Content starts
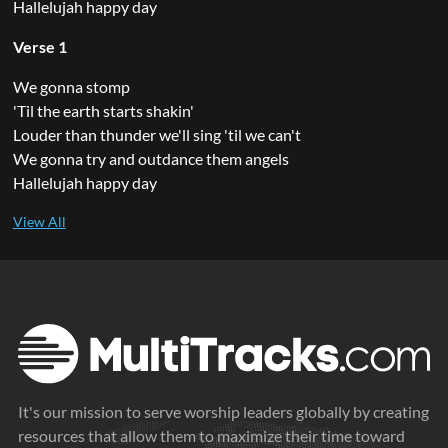
Hallelujah happy day
Verse 1
We gonna stomp
'Til the earth starts shakin'
Louder than thunder we'll sing 'til we can't
We gonna try and outdance them angels
Hallelujah happy day
It's our mission to serve worship leaders globally by creating
resources that allow them to maximize their time toward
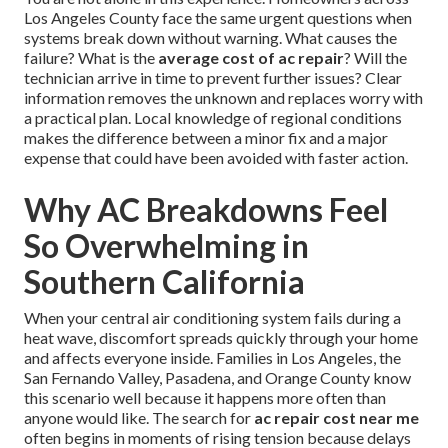
Los Angeles County face the same urgent questions when
systems break down without warning. What causes the
failure? What is the
average cost of ac repair
? Will the
technician arrive in time to prevent further issues? Clear
information removes the unknown and replaces worry with
a practical plan. Local knowledge of regional conditions
makes the difference between a minor fix and a major
expense that could have been avoided with faster action.
Why AC Breakdowns Feel
So Overwhelming in
Southern California
When your central air conditioning system fails during a
heat wave, discomfort spreads quickly through your home
and affects everyone inside. Families in Los Angeles, the
San Fernando Valley, Pasadena, and Orange County know
this scenario well because it happens more often than
anyone would like. The search for
ac repair cost near me
often begins in moments of rising tension because delays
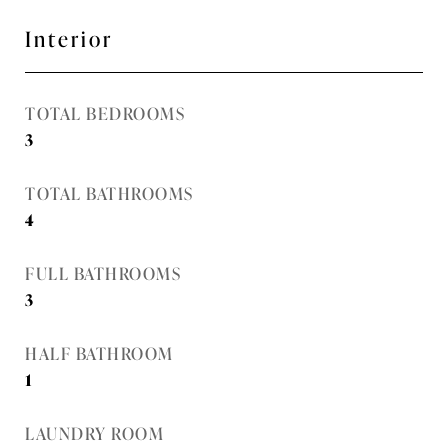
Interior
TOTAL BEDROOMS
3
TOTAL BATHROOMS
4
FULL BATHROOMS
3
HALF BATHROOM
1
LAUNDRY ROOM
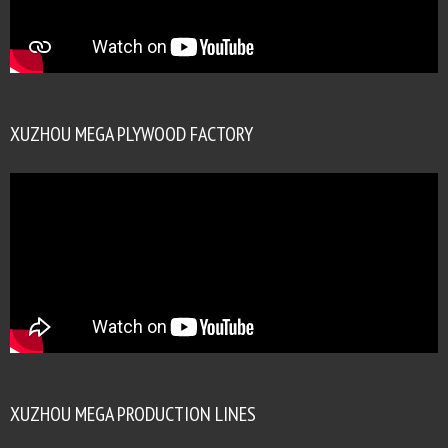
XUZHOU MEGA PLYWOOD FACTORY
XUZHOU MEGA PRODUCTION LINES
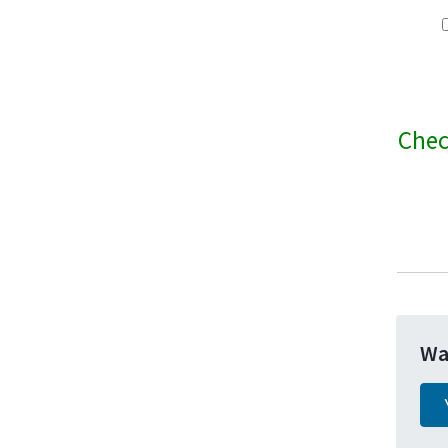
Chec
Wa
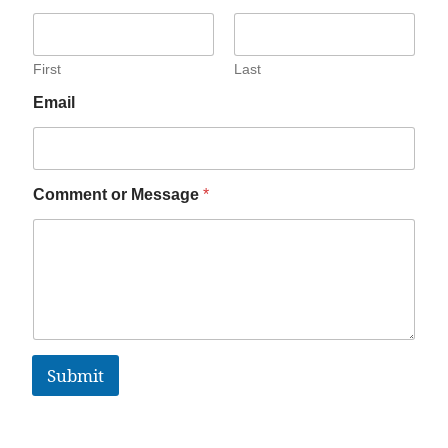
First
Last
Email
Comment or Message
*
Submit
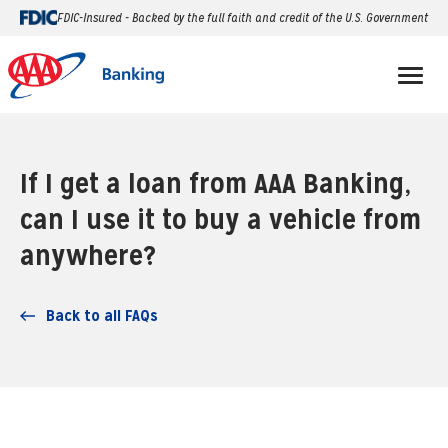
FDIC-Insured - Backed by the full faith and credit of the U.S. Government
If I get a loan from AAA Banking,
can I use it to buy a vehicle from
anywhere?
Back to all FAQs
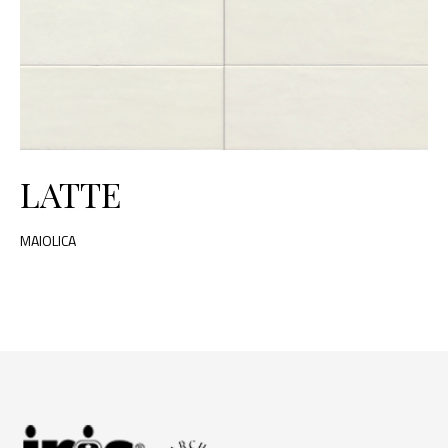
LATTE
MAIOLICA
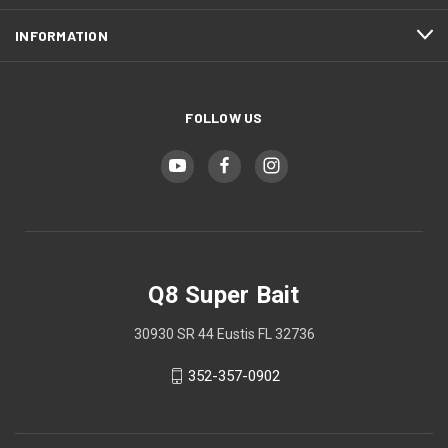
INFORMATION
FOLLOW US
Q8 Super Bait
30930 SR 44 Eustis FL 32736
352-357-0902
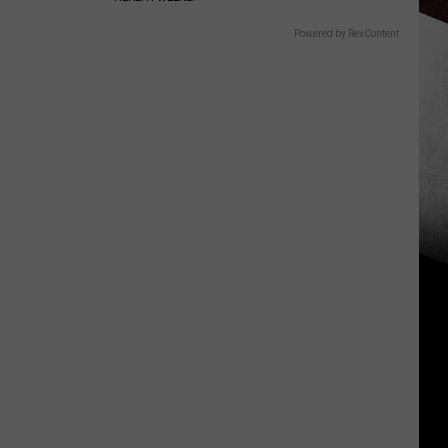
Powered by RevContent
Content ends
What you should do - Take the material above and set it down exactly, minus the images.

Answer box -
Hallelujah happy day
Verse 1
We gonna stomp
'Til the earth starts shakin'
Louder than thunder we'll sing 'til we can't
We gonna try and outdance them angels
Hallelujah happy day
It's our mission to serve worship leaders globally by creating
resources that allow them to maximize their time toward
Los Angeles County face the same urgent questions when
systems break down without warning. What causes the
failure? What is the
average cost of ac repair
? Will the
technician arrive in time to prevent further issues? Clear
information removes the unknown and replaces worry with
a practical plan. Local knowledge of regional conditions
makes the difference between a minor fix and a major
expense that could have been avoided with faster action.
Why AC Breakdowns Feel
So Overwhelming in
Southern California
When your central air conditioning system fails during a
heat wave, discomfort spreads quickly through your home
and affects everyone inside. Families in Los Angeles, the
San Fernando Valley, Pasadena, and Orange County know
this scenario well because it happens more often than
anyone would like. The search for
ac repair cost near me
often begins in moments of rising tension because delays
Interior
TOTAL BEDROOMS
3
TOTAL BATHROOMS
4
FULL BATHROOMS
3
HALF BATHROOM
1
LAUNDRY ROOM
XUZHOU MEGA PLYWOOD FACTORY
XUZHOU MEGA PRODUCTION LINES
Chec
Wa
First
Last
Email
Comment or Message
*
Submit
FDIC-Insured - Backed by the full faith and credit of the U.S. Government
If I get a loan from AAA Banking,
can I use it to buy a vehicle from
anywhere?
Back to all FAQs
LATTE
MAIOLICA
INFORMATION
FOLLOW US
Q8 Super Bait
30930 SR 44 Eustis FL 32736
352-357-0902
Powered by RevContent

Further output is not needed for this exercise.